═══ DATA SUPPLIED

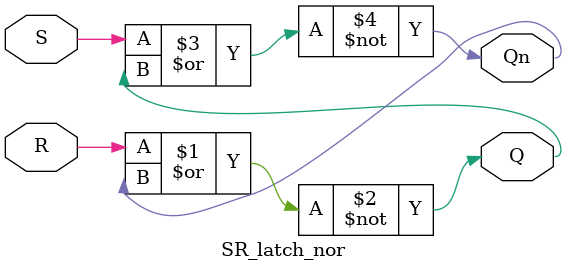
<source format=v>
module SR_latch_nor
(
	S,
	R,
	Q,
	Qn
);

	input S, R;
	output Q, Qn;

	nor nor_0(Q, R, Qn);
	nor nor_1(Qn, S, Q);

endmodule

</source>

══════

▶ [WHAT YOU ARE ASKED TO DO]: Omit the pictures; set down each record exactly.

▶ [RESPONSE AREA]:
<source format=v>
module SR_latch_nor
(
	S,
	R,
	Q,
	Qn
);

	input S, R;
	output Q, Qn;

	nor nor_0(Q, R, Qn);
	nor nor_1(Qn, S, Q);

endmodule

</source>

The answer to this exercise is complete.